On 11/17/22 05:58, Marco Elver wrote:
[ 0.663761] WARNING: CPU: 0 PID: 0 at arch/x86/include/asm/kfence.h:46 kfence_protect+0x7b/0x120 [ 0.664033] WARNING: CPU: 0 PID: 0 at mm/kfence/core.c:234 kfence_protect+0x7d/0x120 [ 0.664465] kfence: kfence_init failed
Any chance you could add some debugging and figure out what actually made kfence call over? Was it the pte or the level?
if (WARN_ON(!pte || level != PG_LEVEL_4K)) return false;
I can see how the thing you bisected to might lead to a page table not being split, which could mess with the 'level' check.
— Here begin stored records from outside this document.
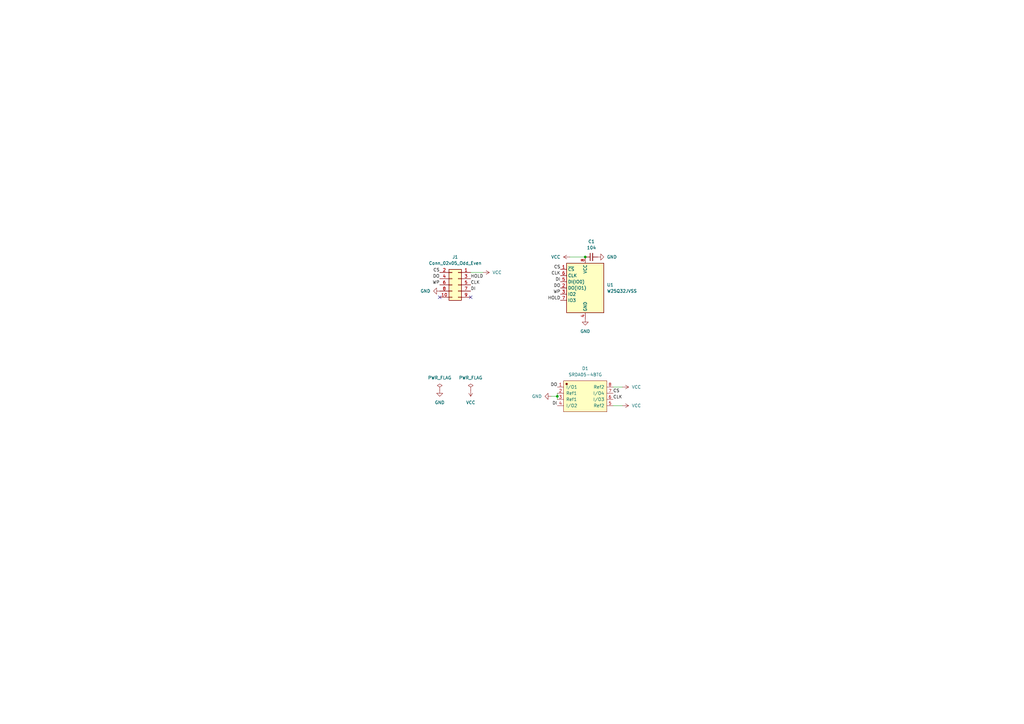
<source format=kicad_sch>
(kicad_sch (version 20230121) (generator eeschema)

  (uuid c43e7daf-db41-419d-a5c1-95a2b03228e2)

  (paper "A3")

  (title_block
    (title "OMU_Board")
    (date "2023-12-24")
    (rev "1.0")
    (company "CyberTek Inc")
  )

  

  (junction (at 228.6 162.56) (diameter 0) (color 0 0 0 0)
    (uuid 1f76709b-cb00-4e8e-9230-f14977626a71)
  )
  (junction (at 240.03 105.41) (diameter 0) (color 0 0 0 0)
    (uuid 9381b26c-4eb7-4cd1-bebf-e7d0b50e7467)
  )

  (no_connect (at 180.34 121.92) (uuid 7762d9e6-b919-4c4a-ba52-d452af7d469f))
  (no_connect (at 193.04 121.92) (uuid aa3acfca-2b26-47dd-b2dd-3049ffb6f88b))

  (wire (pts (xy 228.6 162.56) (xy 228.6 163.83))
    (stroke (width 0) (type default))
    (uuid 0579b1b1-e2da-4dee-8f58-06566d0dae92)
  )
  (wire (pts (xy 251.46 158.75) (xy 255.27 158.75))
    (stroke (width 0) (type default))
    (uuid 4c8d575e-7aac-4b93-b28c-c9eaccba1dcf)
  )
  (wire (pts (xy 251.46 166.37) (xy 255.27 166.37))
    (stroke (width 0) (type default))
    (uuid 739aa985-80bc-4ff2-a606-e1504a3eac80)
  )
  (wire (pts (xy 228.6 161.29) (xy 228.6 162.56))
    (stroke (width 0) (type default))
    (uuid 91a0e15c-3ffb-4e94-a628-b7be32c127a9)
  )
  (wire (pts (xy 226.06 162.56) (xy 228.6 162.56))
    (stroke (width 0) (type default))
    (uuid 92a590e7-52ad-4e54-9da6-bce4ea4d83e9)
  )
  (wire (pts (xy 233.68 105.41) (xy 240.03 105.41))
    (stroke (width 0) (type default))
    (uuid ddcabbfc-778b-4a4d-aab2-35d8686c9e69)
  )
  (wire (pts (xy 193.04 111.76) (xy 198.12 111.76))
    (stroke (width 0) (type default))
    (uuid fb8fb9bf-d888-407d-b597-825f1bfa515b)
  )

  (label "CLK" (at 193.04 116.84 0) (fields_autoplaced)
    (effects (font (size 1.27 1.27)) (justify left bottom))
    (uuid 0957ae00-bde0-4787-852c-c6c93fa76ad1)
  )
  (label "WP" (at 180.34 116.84 180) (fields_autoplaced)
    (effects (font (size 1.27 1.27)) (justify right bottom))
    (uuid 0e213b22-5135-4efd-8489-22dbce3e8701)
  )
  (label "CS" (at 251.46 161.29 0) (fields_autoplaced)
    (effects (font (size 1.27 1.27)) (justify left bottom))
    (uuid 2f3ec2f0-f344-44b1-ab5e-b5961c3ec772)
  )
  (label "DI" (at 229.87 115.57 180) (fields_autoplaced)
    (effects (font (size 1.27 1.27)) (justify right bottom))
    (uuid 34ca9310-317b-4bca-94cd-9682d2cb23cc)
  )
  (label "HOLD" (at 193.04 114.3 0) (fields_autoplaced)
    (effects (font (size 1.27 1.27)) (justify left bottom))
    (uuid 3694ed5f-5d52-4b44-94c6-5e6170e96de2)
  )
  (label "CLK" (at 229.87 113.03 180) (fields_autoplaced)
    (effects (font (size 1.27 1.27)) (justify right bottom))
    (uuid 4494a28e-4b5d-4ba8-a34c-02145ec8b00c)
  )
  (label "DO" (at 180.34 114.3 180) (fields_autoplaced)
    (effects (font (size 1.27 1.27)) (justify right bottom))
    (uuid 63b86f24-17a8-4aeb-9671-b7eb22818467)
  )
  (label "WP" (at 229.87 120.65 180) (fields_autoplaced)
    (effects (font (size 1.27 1.27)) (justify right bottom))
    (uuid 650fec70-773a-43c4-ad53-5e82d3fa76ab)
  )
  (label "HOLD" (at 229.87 123.19 180) (fields_autoplaced)
    (effects (font (size 1.27 1.27)) (justify right bottom))
    (uuid 6bf6992b-54b3-4570-a13f-2bdaf47b060c)
  )
  (label "DO" (at 229.87 118.11 180) (fields_autoplaced)
    (effects (font (size 1.27 1.27)) (justify right bottom))
    (uuid 735b8f6c-a36b-4ea0-9861-45b50ac9feda)
  )
  (label "DI" (at 228.6 166.37 180) (fields_autoplaced)
    (effects (font (size 1.27 1.27)) (justify right bottom))
    (uuid 8e249f3d-25d3-4941-a588-20bae9b7443b)
  )
  (label "CS" (at 180.34 111.76 180) (fields_autoplaced)
    (effects (font (size 1.27 1.27)) (justify right bottom))
    (uuid 9320a9e5-a00b-4186-aba1-f0b783a6572f)
  )
  (label "DO" (at 228.6 158.75 180) (fields_autoplaced)
    (effects (font (size 1.27 1.27)) (justify right bottom))
    (uuid c97b5484-04a0-4aaa-b0d8-e6fc92a7adb4)
  )
  (label "DI" (at 193.04 119.38 0) (fields_autoplaced)
    (effects (font (size 1.27 1.27)) (justify left bottom))
    (uuid cc92243c-3f34-4458-9083-69d67a60944c)
  )
  (label "CLK" (at 251.46 163.83 0) (fields_autoplaced)
    (effects (font (size 1.27 1.27)) (justify left bottom))
    (uuid d211ad64-4d0b-44dd-a559-fefba8a06d20)
  )
  (label "CS" (at 229.87 110.49 180) (fields_autoplaced)
    (effects (font (size 1.27 1.27)) (justify right bottom))
    (uuid d63a03e7-bd70-46dc-86e7-3afa136a921e)
  )

  (symbol (lib_id "power:VCC") (at 255.27 166.37 270) (unit 1)
    (in_bom yes) (on_board yes) (dnp no) (fields_autoplaced)
    (uuid 01562277-c07c-4ae9-8cf3-69f04c819050)
    (property "Reference" "#PWR010" (at 251.46 166.37 0)
      (effects (font (size 1.27 1.27)) hide)
    )
    (property "Value" "VCC" (at 259.08 166.37 90)
      (effects (font (size 1.27 1.27)) (justify left))
    )
    (property "Footprint" "" (at 255.27 166.37 0)
      (effects (font (size 1.27 1.27)) hide)
    )
    (property "Datasheet" "" (at 255.27 166.37 0)
      (effects (font (size 1.27 1.27)) hide)
    )
    (pin "1" (uuid f3fca103-0e10-4da5-8197-9d02971238a9))
    (instances
      (project "OMU_Board"
        (path "/c43e7daf-db41-419d-a5c1-95a2b03228e2"
          (reference "#PWR010") (unit 1)
        )
      )
    )
  )

  (symbol (lib_id "Extra_Libs:SRDA05-4BTG") (at 240.03 162.56 0) (unit 1)
    (in_bom yes) (on_board yes) (dnp no) (fields_autoplaced)
    (uuid 226988c3-69a9-4f92-b702-abd264455596)
    (property "Reference" "D1" (at 240.03 151.13 0)
      (effects (font (size 1.27 1.27)))
    )
    (property "Value" "SRDA05-4BTG" (at 240.03 153.67 0)
      (effects (font (size 1.27 1.27)))
    )
    (property "Footprint" "Extra_Libs:SOIC-8_L4.9-W3.9-P1.27-LS6.0-BL" (at 240.03 158.6738 0)
      (effects (font (size 1.27 1.27)) hide)
    )
    (property "Datasheet" "" (at 240.03 163.7538 0)
      (effects (font (size 1.27 1.27)) hide)
    )
    (property "SuppliersPartNumber" "" (at 240.03 168.8338 0)
      (effects (font (size 1.27 1.27)) hide)
    )
    (property "uuid" "" (at 240.03 168.8338 0)
      (effects (font (size 1.27 1.27)) hide)
    )
    (pin "1" (uuid 755098b5-e8e4-4418-a5c6-13d7238b3abe))
    (pin "2" (uuid c7c1e276-b1ef-47ad-899b-4272563db487))
    (pin "3" (uuid ec0be232-cacc-4c11-87cc-f3e7fa604c17))
    (pin "4" (uuid a4b45956-17fd-40f1-8931-39346bb5959a))
    (pin "5" (uuid c460c416-3983-4024-8d91-b862f75b4d0d))
    (pin "6" (uuid 7d47365f-007d-4921-895f-2bc686c89d75))
    (pin "7" (uuid be058b0b-5299-484d-93a1-685681cce162))
    (pin "8" (uuid c08ff45c-841f-4d4c-8a35-e1c2df786ae2))
    (instances
      (project "OMU_Board"
        (path "/c43e7daf-db41-419d-a5c1-95a2b03228e2"
          (reference "D1") (unit 1)
        )
      )
    )
  )

  (symbol (lib_id "power:VCC") (at 233.68 105.41 90) (unit 1)
    (in_bom yes) (on_board yes) (dnp no) (fields_autoplaced)
    (uuid 3579a9a1-a6ed-4010-9585-2242fddc6de9)
    (property "Reference" "#PWR05" (at 237.49 105.41 0)
      (effects (font (size 1.27 1.27)) hide)
    )
    (property "Value" "VCC" (at 229.87 105.41 90)
      (effects (font (size 1.27 1.27)) (justify left))
    )
    (property "Footprint" "" (at 233.68 105.41 0)
      (effects (font (size 1.27 1.27)) hide)
    )
    (property "Datasheet" "" (at 233.68 105.41 0)
      (effects (font (size 1.27 1.27)) hide)
    )
    (pin "1" (uuid cb3bc7de-76df-404d-ade4-1e8f31bbd035))
    (instances
      (project "OMU_Board"
        (path "/c43e7daf-db41-419d-a5c1-95a2b03228e2"
          (reference "#PWR05") (unit 1)
        )
      )
    )
  )

  (symbol (lib_id "Connector_Generic:Conn_02x05_Odd_Even") (at 187.96 116.84 0) (mirror y) (unit 1)
    (in_bom yes) (on_board yes) (dnp no)
    (uuid 62288815-c515-4a72-9901-fda76478f0fe)
    (property "Reference" "J1" (at 186.69 105.41 0)
      (effects (font (size 1.27 1.27)))
    )
    (property "Value" "Conn_02x05_Odd_Even" (at 186.69 107.95 0)
      (effects (font (size 1.27 1.27)))
    )
    (property "Footprint" "Connector_PinSocket_2.54mm:PinSocket_2x05_P2.54mm_Vertical" (at 187.96 116.84 0)
      (effects (font (size 1.27 1.27)) hide)
    )
    (property "Datasheet" "~" (at 187.96 116.84 0)
      (effects (font (size 1.27 1.27)) hide)
    )
    (pin "1" (uuid 60d18d46-ddce-46c7-8d46-4589848ca0cd))
    (pin "10" (uuid 1cfd92e9-3796-4be6-b21f-52b7fd6049f7))
    (pin "2" (uuid 0e91716b-52ce-41ad-8095-9539be0b8ccc))
    (pin "3" (uuid 4a3cd847-39e8-41cf-ab13-e4bd7f139b32))
    (pin "4" (uuid 75091169-5753-4629-b535-a2bdc70772a8))
    (pin "5" (uuid a71d9cba-8ed1-4c19-94d2-185fc1af7d8e))
    (pin "6" (uuid fad72116-1b59-418f-8b21-c22ea275b9a3))
    (pin "7" (uuid d93bf73a-5a1a-4eab-93df-ea07a95962aa))
    (pin "8" (uuid f8b3ce2d-c2eb-4ef1-8708-8741aeba78fe))
    (pin "9" (uuid ab32382e-9fbf-45a1-a0a7-cd2fd1c3a294))
    (instances
      (project "OMU_Board"
        (path "/c43e7daf-db41-419d-a5c1-95a2b03228e2"
          (reference "J1") (unit 1)
        )
      )
    )
  )

  (symbol (lib_id "power:VCC") (at 255.27 158.75 270) (unit 1)
    (in_bom yes) (on_board yes) (dnp no) (fields_autoplaced)
    (uuid 630c3a4b-f6c5-4e80-be16-94f8b0753ce5)
    (property "Reference" "#PWR09" (at 251.46 158.75 0)
      (effects (font (size 1.27 1.27)) hide)
    )
    (property "Value" "VCC" (at 259.08 158.75 90)
      (effects (font (size 1.27 1.27)) (justify left))
    )
    (property "Footprint" "" (at 255.27 158.75 0)
      (effects (font (size 1.27 1.27)) hide)
    )
    (property "Datasheet" "" (at 255.27 158.75 0)
      (effects (font (size 1.27 1.27)) hide)
    )
    (pin "1" (uuid 512d2a35-067c-4515-adaa-fa15870c6c83))
    (instances
      (project "OMU_Board"
        (path "/c43e7daf-db41-419d-a5c1-95a2b03228e2"
          (reference "#PWR09") (unit 1)
        )
      )
    )
  )

  (symbol (lib_id "power:PWR_FLAG") (at 180.34 160.02 0) (unit 1)
    (in_bom yes) (on_board yes) (dnp no) (fields_autoplaced)
    (uuid 67f6d89e-8c6a-4a1b-b518-05b5968ae408)
    (property "Reference" "#FLG01" (at 180.34 158.115 0)
      (effects (font (size 1.27 1.27)) hide)
    )
    (property "Value" "PWR_FLAG" (at 180.34 154.94 0)
      (effects (font (size 1.27 1.27)))
    )
    (property "Footprint" "" (at 180.34 160.02 0)
      (effects (font (size 1.27 1.27)) hide)
    )
    (property "Datasheet" "~" (at 180.34 160.02 0)
      (effects (font (size 1.27 1.27)) hide)
    )
    (pin "1" (uuid 88c8383e-a961-4169-a96f-6a2ad2fec55d))
    (instances
      (project "OMU_Board"
        (path "/c43e7daf-db41-419d-a5c1-95a2b03228e2"
          (reference "#FLG01") (unit 1)
        )
      )
    )
  )

  (symbol (lib_id "power:GND") (at 180.34 119.38 270) (unit 1)
    (in_bom yes) (on_board yes) (dnp no) (fields_autoplaced)
    (uuid 76a7d9a1-e7dd-4c62-be62-58c76dd5265a)
    (property "Reference" "#PWR03" (at 173.99 119.38 0)
      (effects (font (size 1.27 1.27)) hide)
    )
    (property "Value" "GND" (at 176.53 119.38 90)
      (effects (font (size 1.27 1.27)) (justify right))
    )
    (property "Footprint" "" (at 180.34 119.38 0)
      (effects (font (size 1.27 1.27)) hide)
    )
    (property "Datasheet" "" (at 180.34 119.38 0)
      (effects (font (size 1.27 1.27)) hide)
    )
    (pin "1" (uuid c213cce1-a650-43fa-9159-f07d8c17fddb))
    (instances
      (project "OMU_Board"
        (path "/c43e7daf-db41-419d-a5c1-95a2b03228e2"
          (reference "#PWR03") (unit 1)
        )
      )
    )
  )

  (symbol (lib_id "Device:C_Small") (at 242.57 105.41 90) (unit 1)
    (in_bom yes) (on_board yes) (dnp no) (fields_autoplaced)
    (uuid 7e7c0d1a-a021-499e-89ae-a836012b294a)
    (property "Reference" "C1" (at 242.5763 99.06 90)
      (effects (font (size 1.27 1.27)))
    )
    (property "Value" "104" (at 242.5763 101.6 90)
      (effects (font (size 1.27 1.27)))
    )
    (property "Footprint" "Capacitor_SMD:C_0603_1608Metric" (at 242.57 105.41 0)
      (effects (font (size 1.27 1.27)) hide)
    )
    (property "Datasheet" "~" (at 242.57 105.41 0)
      (effects (font (size 1.27 1.27)) hide)
    )
    (pin "1" (uuid 22ce1959-13f3-4aac-8bc7-ecc38bf8ffb4))
    (pin "2" (uuid 5b64cd3e-b27d-43ea-a142-9c781184f2d6))
    (instances
      (project "OMU_Board"
        (path "/c43e7daf-db41-419d-a5c1-95a2b03228e2"
          (reference "C1") (unit 1)
        )
      )
    )
  )

  (symbol (lib_id "power:GND") (at 226.06 162.56 270) (unit 1)
    (in_bom yes) (on_board yes) (dnp no) (fields_autoplaced)
    (uuid a109d7e0-0659-4575-bca9-d4df3430c679)
    (property "Reference" "#PWR08" (at 219.71 162.56 0)
      (effects (font (size 1.27 1.27)) hide)
    )
    (property "Value" "GND" (at 222.25 162.56 90)
      (effects (font (size 1.27 1.27)) (justify right))
    )
    (property "Footprint" "" (at 226.06 162.56 0)
      (effects (font (size 1.27 1.27)) hide)
    )
    (property "Datasheet" "" (at 226.06 162.56 0)
      (effects (font (size 1.27 1.27)) hide)
    )
    (pin "1" (uuid 0cfae8d8-67b0-4f76-af35-bb21b10bb683))
    (instances
      (project "OMU_Board"
        (path "/c43e7daf-db41-419d-a5c1-95a2b03228e2"
          (reference "#PWR08") (unit 1)
        )
      )
    )
  )

  (symbol (lib_id "power:GND") (at 180.34 160.02 0) (unit 1)
    (in_bom yes) (on_board yes) (dnp no) (fields_autoplaced)
    (uuid abc9e132-5b4e-4980-93c5-d53638c742d5)
    (property "Reference" "#PWR01" (at 180.34 166.37 0)
      (effects (font (size 1.27 1.27)) hide)
    )
    (property "Value" "GND" (at 180.34 165.1 0)
      (effects (font (size 1.27 1.27)))
    )
    (property "Footprint" "" (at 180.34 160.02 0)
      (effects (font (size 1.27 1.27)) hide)
    )
    (property "Datasheet" "" (at 180.34 160.02 0)
      (effects (font (size 1.27 1.27)) hide)
    )
    (pin "1" (uuid 5640b238-2b07-41e4-9d6a-b03ea32f42d3))
    (instances
      (project "OMU_Board"
        (path "/c43e7daf-db41-419d-a5c1-95a2b03228e2"
          (reference "#PWR01") (unit 1)
        )
      )
    )
  )

  (symbol (lib_id "power:PWR_FLAG") (at 193.04 160.02 0) (unit 1)
    (in_bom yes) (on_board yes) (dnp no) (fields_autoplaced)
    (uuid b0ceb0ab-c9ca-4cc3-a3f8-2eca749a586d)
    (property "Reference" "#FLG02" (at 193.04 158.115 0)
      (effects (font (size 1.27 1.27)) hide)
    )
    (property "Value" "PWR_FLAG" (at 193.04 154.94 0)
      (effects (font (size 1.27 1.27)))
    )
    (property "Footprint" "" (at 193.04 160.02 0)
      (effects (font (size 1.27 1.27)) hide)
    )
    (property "Datasheet" "~" (at 193.04 160.02 0)
      (effects (font (size 1.27 1.27)) hide)
    )
    (pin "1" (uuid 3b3a0339-e0bf-4f75-ba7f-9701a4ccd55b))
    (instances
      (project "OMU_Board"
        (path "/c43e7daf-db41-419d-a5c1-95a2b03228e2"
          (reference "#FLG02") (unit 1)
        )
      )
    )
  )

  (symbol (lib_id "power:VCC") (at 193.04 160.02 180) (unit 1)
    (in_bom yes) (on_board yes) (dnp no) (fields_autoplaced)
    (uuid e726f2da-4e67-4f1f-84c3-830daaa42831)
    (property "Reference" "#PWR02" (at 193.04 156.21 0)
      (effects (font (size 1.27 1.27)) hide)
    )
    (property "Value" "VCC" (at 193.04 165.1 0)
      (effects (font (size 1.27 1.27)))
    )
    (property "Footprint" "" (at 193.04 160.02 0)
      (effects (font (size 1.27 1.27)) hide)
    )
    (property "Datasheet" "" (at 193.04 160.02 0)
      (effects (font (size 1.27 1.27)) hide)
    )
    (pin "1" (uuid 18268652-5378-4685-bb74-7dbcc23e376b))
    (instances
      (project "OMU_Board"
        (path "/c43e7daf-db41-419d-a5c1-95a2b03228e2"
          (reference "#PWR02") (unit 1)
        )
      )
    )
  )

  (symbol (lib_id "Memory_Flash:W25Q32JVSS") (at 240.03 118.11 0) (unit 1)
    (in_bom yes) (on_board yes) (dnp no) (fields_autoplaced)
    (uuid e823e54f-07fd-472d-98dc-58976eb6a0c9)
    (property "Reference" "U1" (at 248.92 116.84 0)
      (effects (font (size 1.27 1.27)) (justify left))
    )
    (property "Value" "W25Q32JVSS" (at 248.92 119.38 0)
      (effects (font (size 1.27 1.27)) (justify left))
    )
    (property "Footprint" "Package_SO:SOIC-8_5.23x5.23mm_P1.27mm" (at 240.03 118.11 0)
      (effects (font (size 1.27 1.27)) hide)
    )
    (property "Datasheet" "http://www.winbond.com/resource-files/w25q32jv%20revg%2003272018%20plus.pdf" (at 240.03 118.11 0)
      (effects (font (size 1.27 1.27)) hide)
    )
    (pin "1" (uuid f3a767d1-4b0a-4d0f-b512-15a1dbdd3b63))
    (pin "2" (uuid e50c1725-8222-44b9-be6c-cf38c2bdbb0b))
    (pin "3" (uuid 5a167598-76d2-401f-889b-8420e32be1de))
    (pin "4" (uuid f7494419-de16-4d8b-b50d-08214dc33f25))
    (pin "5" (uuid be41e615-f5d2-4a39-805f-e22062c8e235))
    (pin "6" (uuid 946724e7-bbd9-4763-9325-f1157dbb4bf5))
    (pin "7" (uuid 43099fc4-1b3e-4ed7-bcb1-74c77266a8a5))
    (pin "8" (uuid b5d96de9-78e2-4a91-b5b6-94053e246291))
    (instances
      (project "OMU_Board"
        (path "/c43e7daf-db41-419d-a5c1-95a2b03228e2"
          (reference "U1") (unit 1)
        )
      )
    )
  )

  (symbol (lib_id "power:GND") (at 240.03 130.81 0) (unit 1)
    (in_bom yes) (on_board yes) (dnp no) (fields_autoplaced)
    (uuid f2d554b6-0b93-4baf-ad92-2e5c64d4834f)
    (property "Reference" "#PWR06" (at 240.03 137.16 0)
      (effects (font (size 1.27 1.27)) hide)
    )
    (property "Value" "GND" (at 240.03 135.89 0)
      (effects (font (size 1.27 1.27)))
    )
    (property "Footprint" "" (at 240.03 130.81 0)
      (effects (font (size 1.27 1.27)) hide)
    )
    (property "Datasheet" "" (at 240.03 130.81 0)
      (effects (font (size 1.27 1.27)) hide)
    )
    (pin "1" (uuid c2fe6bf1-e93b-4e2f-94f2-35edcf5cd8e7))
    (instances
      (project "OMU_Board"
        (path "/c43e7daf-db41-419d-a5c1-95a2b03228e2"
          (reference "#PWR06") (unit 1)
        )
      )
    )
  )

  (symbol (lib_id "power:GND") (at 245.11 105.41 90) (unit 1)
    (in_bom yes) (on_board yes) (dnp no) (fields_autoplaced)
    (uuid f63a20d1-1157-46cd-b737-a6360348d12c)
    (property "Reference" "#PWR07" (at 251.46 105.41 0)
      (effects (font (size 1.27 1.27)) hide)
    )
    (property "Value" "GND" (at 248.92 105.41 90)
      (effects (font (size 1.27 1.27)) (justify right))
    )
    (property "Footprint" "" (at 245.11 105.41 0)
      (effects (font (size 1.27 1.27)) hide)
    )
    (property "Datasheet" "" (at 245.11 105.41 0)
      (effects (font (size 1.27 1.27)) hide)
    )
    (pin "1" (uuid ec94833d-da8d-4456-a1d6-996f037d01b6))
    (instances
      (project "OMU_Board"
        (path "/c43e7daf-db41-419d-a5c1-95a2b03228e2"
          (reference "#PWR07") (unit 1)
        )
      )
    )
  )

  (symbol (lib_id "power:VCC") (at 198.12 111.76 270) (unit 1)
    (in_bom yes) (on_board yes) (dnp no) (fields_autoplaced)
    (uuid fa02d89d-6f92-4151-881c-057ae8ae53f1)
    (property "Reference" "#PWR04" (at 194.31 111.76 0)
      (effects (font (size 1.27 1.27)) hide)
    )
    (property "Value" "VCC" (at 201.93 111.76 90)
      (effects (font (size 1.27 1.27)) (justify left))
    )
    (property "Footprint" "" (at 198.12 111.76 0)
      (effects (font (size 1.27 1.27)) hide)
    )
    (property "Datasheet" "" (at 198.12 111.76 0)
      (effects (font (size 1.27 1.27)) hide)
    )
    (pin "1" (uuid 7f49b2b3-9eab-4f60-9ce1-5811542c80ad))
    (instances
      (project "OMU_Board"
        (path "/c43e7daf-db41-419d-a5c1-95a2b03228e2"
          (reference "#PWR04") (unit 1)
        )
      )
    )
  )

  (sheet_instances
    (path "/" (page "1"))
  )
)

</source>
Also, is there a reason this code is mucking with the page tables directly? It seems, uh, rather wonky. This, for instance:
if (protect) set_pte(pte, __pte(pte_val(*pte) & ~_PAGE_PRESENT)); else set_pte(pte, __pte(pte_val(*pte) | _PAGE_PRESENT)); /* * Flush this CPU's TLB, assuming whoever did the allocation/free is * likely to continue running on this CPU. */ preempt_disable(); flush_tlb_one_kernel(addr); preempt_enable();
Seems rather broken. I assume the preempt_disable() is there to get rid of some warnings. But, there is nothing I can see to *keep* the CPU that did the free from being different from the one where the TLB flush is performed until the preempt_disable(). That makes the flush_tlb_one_kernel() mostly useless.
Is there a reason this code isn't using the existing page table manipulation functions and tries to code its own? What prevents it from using something like the attached patch?